*** Entries supplied Section Begins ***

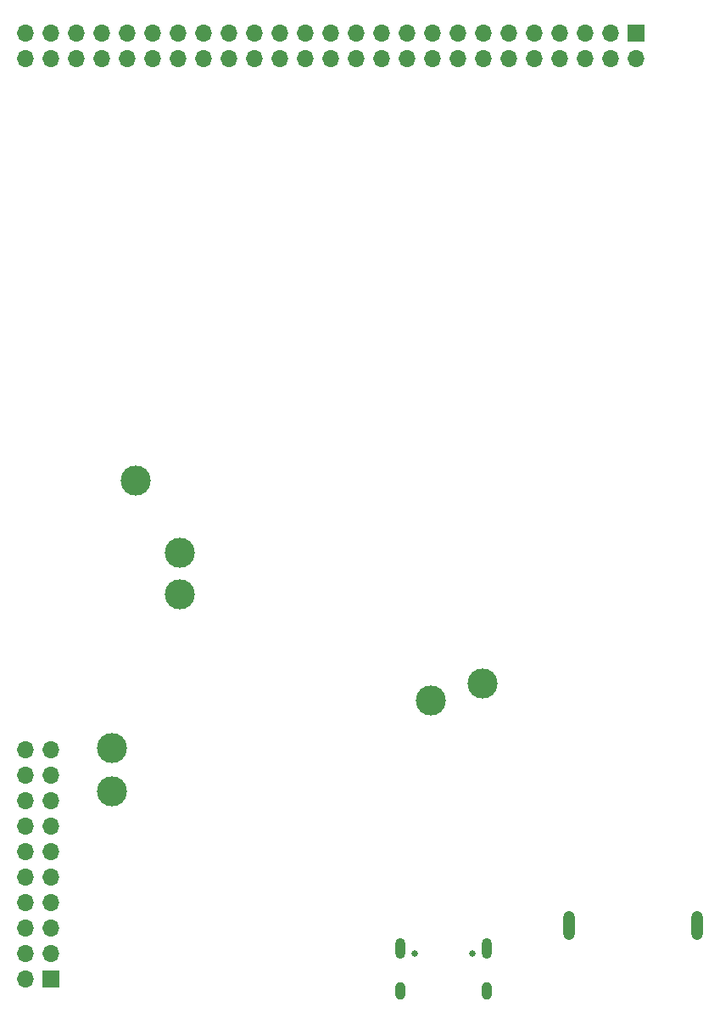
<source format=gbr>
%TF.GenerationSoftware,KiCad,Pcbnew,7.0.10*%
%TF.CreationDate,2024-02-10T01:25:09-05:00*%
%TF.ProjectId,9260-first,39323630-2d66-4697-9273-742e6b696361,rev?*%
%TF.SameCoordinates,Original*%
%TF.FileFunction,Soldermask,Bot*%
%TF.FilePolarity,Negative*%
%FSLAX46Y46*%
G04 Gerber Fmt 4.6, Leading zero omitted, Abs format (unit mm)*
G04 Created by KiCad (PCBNEW 7.0.10) date 2024-02-10 01:25:09*
%MOMM*%
%LPD*%
G01*
G04 APERTURE LIST*
%ADD10O,1.200000X2.900000*%
%ADD11O,1.700000X1.700000*%
%ADD12R,1.700000X1.700000*%
%ADD13C,3.000000*%
%ADD14O,1.000000X1.800000*%
%ADD15O,1.000000X2.100000*%
%ADD16C,0.650000*%
G04 APERTURE END LIST*
D10*
%TO.C,J4*%
X85400000Y-120000000D03*
X98200000Y-120000000D03*
%TD*%
D11*
%TO.C,J3*%
X31190000Y-33510000D03*
X31190000Y-30970000D03*
X33730000Y-33510000D03*
X33730000Y-30970000D03*
X36270000Y-33510000D03*
X36270000Y-30970000D03*
X38810000Y-33510000D03*
X38810000Y-30970000D03*
X41350000Y-33510000D03*
X41350000Y-30970000D03*
X43890000Y-33510000D03*
X43890000Y-30970000D03*
X46430000Y-33510000D03*
X46430000Y-30970000D03*
X48970000Y-33510000D03*
X48970000Y-30970000D03*
X51510000Y-33510000D03*
X51510000Y-30970000D03*
X54050000Y-33510000D03*
X54050000Y-30970000D03*
X56590000Y-33510000D03*
X56590000Y-30970000D03*
X59130000Y-33510000D03*
X59130000Y-30970000D03*
X61670000Y-33510000D03*
X61670000Y-30970000D03*
X64210000Y-33510000D03*
X64210000Y-30970000D03*
X66750000Y-33510000D03*
X66750000Y-30970000D03*
X69290000Y-33510000D03*
X69290000Y-30970000D03*
X71830000Y-33510000D03*
X71830000Y-30970000D03*
X74370000Y-33510000D03*
X74370000Y-30970000D03*
X76910000Y-33510000D03*
X76910000Y-30970000D03*
X79450000Y-33510000D03*
X79450000Y-30970000D03*
X81990000Y-33510000D03*
X81990000Y-30970000D03*
X84530000Y-33510000D03*
X84530000Y-30970000D03*
X87070000Y-33510000D03*
X87070000Y-30970000D03*
X89610000Y-33510000D03*
X89610000Y-30970000D03*
X92150000Y-33510000D03*
D12*
X92150000Y-30970000D03*
%TD*%
D13*
%TO.C,TP4*%
X71628000Y-97536000D03*
%TD*%
D14*
%TO.C,J2*%
X77218000Y-126460000D03*
D15*
X77218000Y-122280000D03*
D14*
X68578000Y-126460000D03*
D15*
X68578000Y-122280000D03*
D16*
X75788000Y-122780000D03*
X70008000Y-122780000D03*
%TD*%
D13*
%TO.C,TP5*%
X39780000Y-106610000D03*
%TD*%
D12*
%TO.C,J1*%
X33717000Y-125344000D03*
D11*
X31177000Y-125344000D03*
X33717000Y-122804000D03*
X31177000Y-122804000D03*
X33717000Y-120264000D03*
X31177000Y-120264000D03*
X33717000Y-117724000D03*
X31177000Y-117724000D03*
X33717000Y-115184000D03*
X31177000Y-115184000D03*
X33717000Y-112644000D03*
X31177000Y-112644000D03*
X33717000Y-110104000D03*
X31177000Y-110104000D03*
X33717000Y-107564000D03*
X31177000Y-107564000D03*
X33717000Y-105024000D03*
X31177000Y-105024000D03*
X33717000Y-102484000D03*
X31177000Y-102484000D03*
%TD*%
D13*
%TO.C,TP1*%
X46539500Y-82759500D03*
%TD*%
%TO.C,TP2*%
X46563000Y-86950500D03*
%TD*%
%TO.C,TP7*%
X39790000Y-102260000D03*
%TD*%
%TO.C,TP6*%
X42200000Y-75610000D03*
%TD*%
%TO.C,TP3*%
X76830000Y-95830000D03*
%TD*%
M02*

</source>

*** Entries supplied Section Ends ***

*What to do:* Return, word for word, the line containing "X31177000Y-107564000D03*" and all lines after it through the last line of the records, and nothing else.

*Completed exercise:*
X31177000Y-107564000D03*
X33717000Y-105024000D03*
X31177000Y-105024000D03*
X33717000Y-102484000D03*
X31177000Y-102484000D03*
%TD*%
D13*
%TO.C,TP1*%
X46539500Y-82759500D03*
%TD*%
%TO.C,TP2*%
X46563000Y-86950500D03*
%TD*%
%TO.C,TP7*%
X39790000Y-102260000D03*
%TD*%
%TO.C,TP6*%
X42200000Y-75610000D03*
%TD*%
%TO.C,TP3*%
X76830000Y-95830000D03*
%TD*%
M02*

</source>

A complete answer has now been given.